Torna l’orrore dei talebani: spari e morti. Ma la resistenza si organizza nella valle del Panshir
Torna l’orrore dei talebani. A Jalalabad si torna a sparare. Ieri per le strade della città si sono sentiti fischi, urla e slogan. La folla ha sventolato la vecchia bandiera dell’Afghanistan e urlato “Via i talebani, via il nostro Paese”. Sono le prime manifestazioni contro gli ex studenti delle scuole coraniche. E la furia talebana si è subito abbattuta contro i cittadini. I talebani hanno sparato a raffica. E i proiettili hanno ucciso.
I talebani sparano a Jalalabad: 35 morti
Prima si è parlato di tre morti e decine di feriti. Poi il numero delle vittime è aumentato: 35 i morti durante le proteste contro i talebani a Jalalabad, secondo quanto ha riportato Sky TG24, che ha citato una testimonianza esclusiva. «Oggi il popolo che abita nella provincia afgana chiamata Nangarhar è uscito in strada con le vecchie bandiere dell’Afghanistan. Per fermarli, i talebani hanno sparato e ammazzato trentacinque persone», ha detto a Sky TG24 un testimone oculare della protesta avvenuta a Jalalabad, capoluogo della provincia orientale di Nangarhar. La rabbia tra la gente è alta. Spari anche all’aeroporto della capitale afghana, dove gli insorti hanno cercato di disperdere la folla che si è accalcata per fuggire dal Paese. Clima che continua anche oggi. I talebani, come riporta SkyTg24, stanno ordinando alle persone di lasciare l’aeroporto e tornare a casa se non hanno il diritto di viaggiare.
Repressione delle proteste
I talebani hanno mostrato apparentemente un volto buono, hanno promesso la riconciliazione nazionale, ma dalle regioni che controllano da anni arrivano descrizioni crudeli delle loro azioni contro chiunque osi ribellarsi. Non possono permettersi di perdere il controllo di Jalalabad.
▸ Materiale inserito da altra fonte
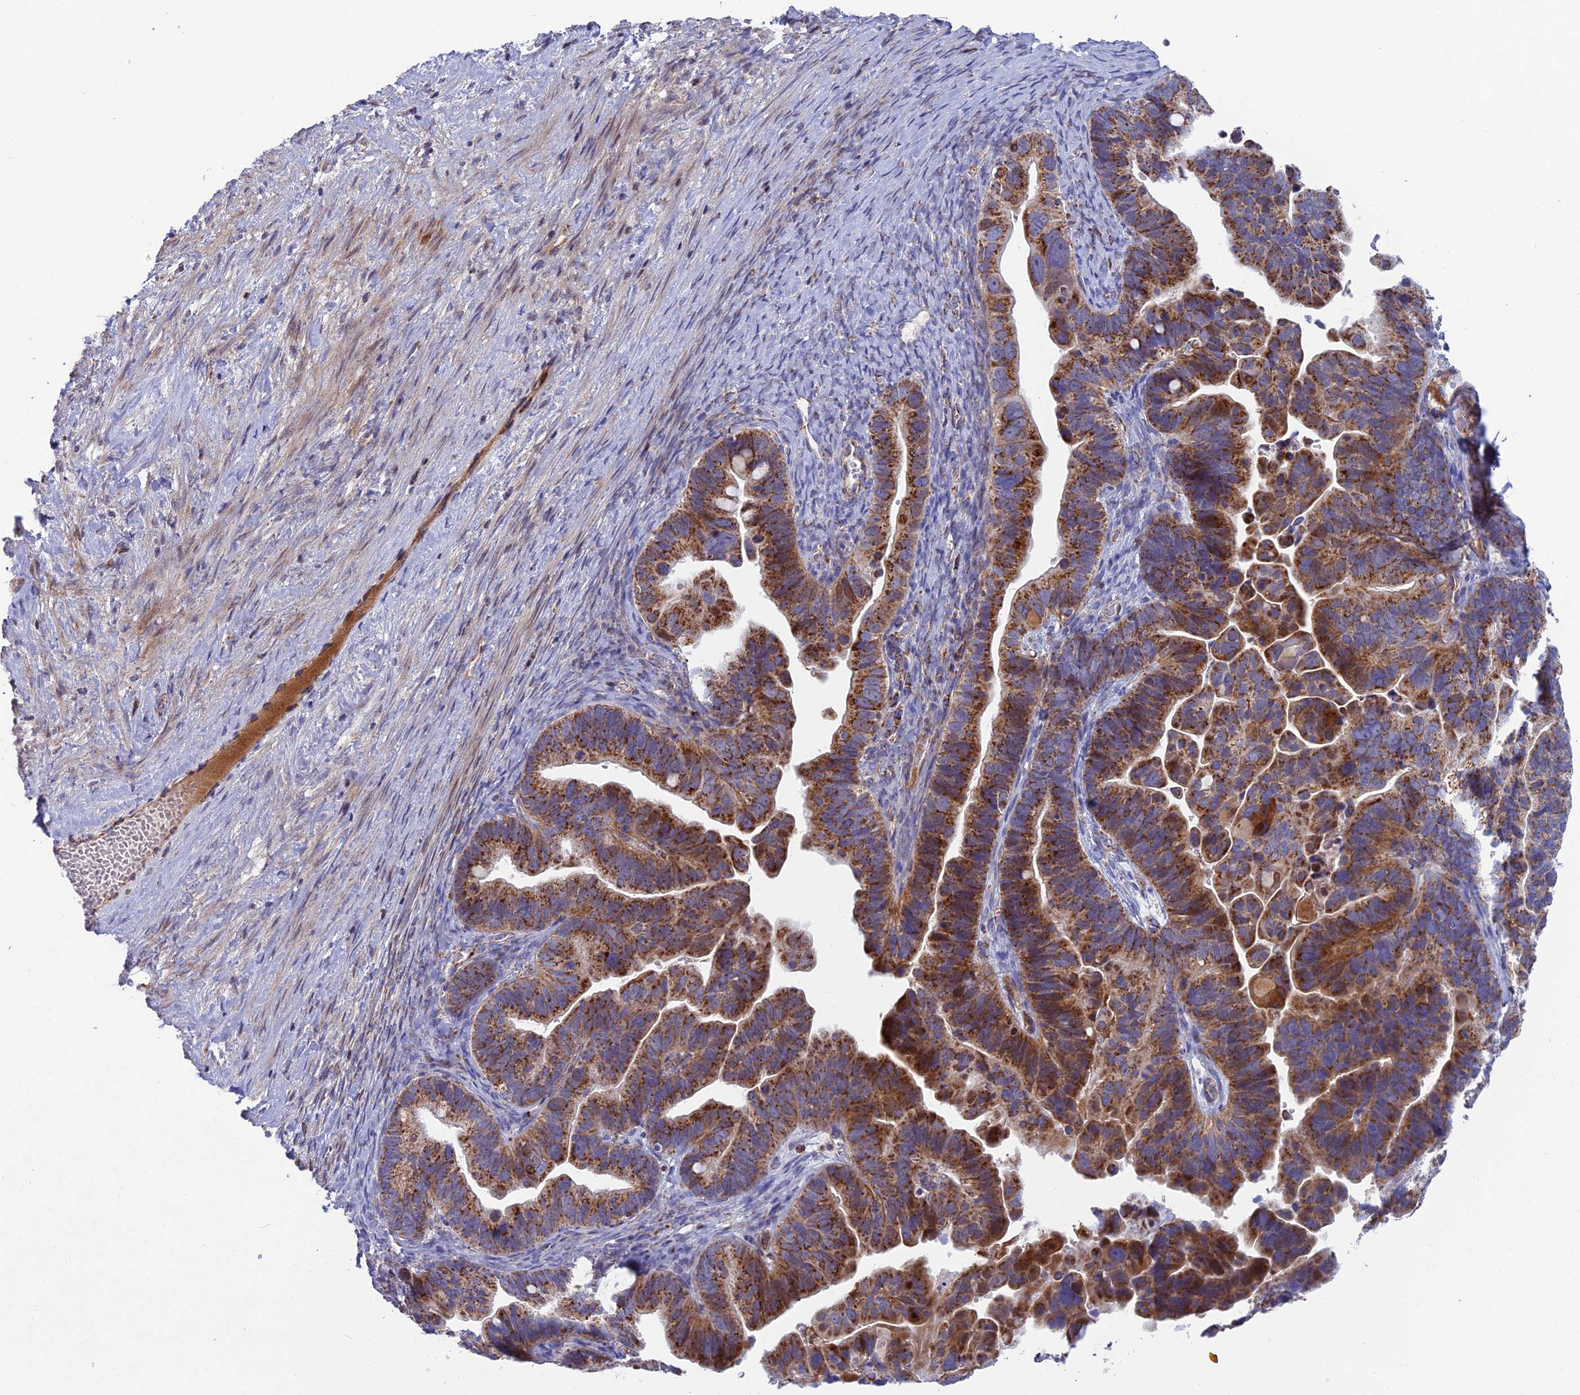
{"staining": {"intensity": "strong", "quantity": ">75%", "location": "cytoplasmic/membranous"}, "tissue": "ovarian cancer", "cell_type": "Tumor cells", "image_type": "cancer", "snomed": [{"axis": "morphology", "description": "Cystadenocarcinoma, serous, NOS"}, {"axis": "topography", "description": "Ovary"}], "caption": "Tumor cells demonstrate high levels of strong cytoplasmic/membranous staining in approximately >75% of cells in human serous cystadenocarcinoma (ovarian). (Stains: DAB (3,3'-diaminobenzidine) in brown, nuclei in blue, Microscopy: brightfield microscopy at high magnification).", "gene": "CS", "patient": {"sex": "female", "age": 56}}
Vi transita la provinciale che dalla capitale porta al Kyber Pass per raggiungere Peshawar in Pakistan.
La resistenza si organizza nella valle del Panshir
Ma, come si legge sul Corriere della Sera, è vicino alla valle del Panshir che si prepara il prossimo scontro militare. Fu proprio lì che negli anni Novanta il capo militare tajiko, Ahmad Shah Massoud, fu in grado di organizzare la resistenza armata contro i talebani vittoriosi in tutto il resto del Paese. Massoud fu poi assassinato da Al Qaeda due giorni prima degli attentati dell’11 settembre 2001. Oggi al suo posto c’è il figlio 32enne, Ahmad Massoud. Con lui ci sono l’ex ministro della Difesa del governo Ghani, Bismillah Mohammadi, e Amirullah Saleh, ex vicepresidente e per molti anni direttore dei servizi segreti legato alla Cia. Stanno organizzando la difesa della vallata nella speranza di lanciare da qui l’offensiva per ricacciare i talebani. Le loro milizie stanno riprendendo il controllo delle province di Parvan e Kapisa.
Una statua abbattuta dai talebani
Più in là nella provincia di Bamiyan i miliziani hanno fatto saltare in aria una statua che raffigurava Abdul Ali Mazari, un leader della minoranza etnica hazara ucciso nel 1996. Gli americani e gli alleati della coalizione internazionale continuano l’evacuazione.
«Non sarà una democrazia»
Intanto, come riporta il sito dell’Ansa.it, fonti dei talebani e dell’ex presidente Hamid Karzai citate dalla televisione Tolo hanno detto che le due parti stanno lavorando per la formazione di un “governo inclusivo” in Afghanistan. L’annuncio fa seguito alla notizia che oggi l’ex presidente ha incontrato a Kabul Anas Haqqani, uno dei leader della Rete Haqqani, una forza militare jihadista che fa parte dei Talebani. Fonti vicine a Karzai hanno fatto sapere che lunedì lo stesso Karzai e Abdullah Abdullah, ex inviato governativo per la riconciliazione, hanno incontrato anche un altro esponente dei Talebani, Amir Khan Motaqi. Ma l’alto funzionario Hashimi avvisa: «Non sarà una democrazia, la legge è la Sharia».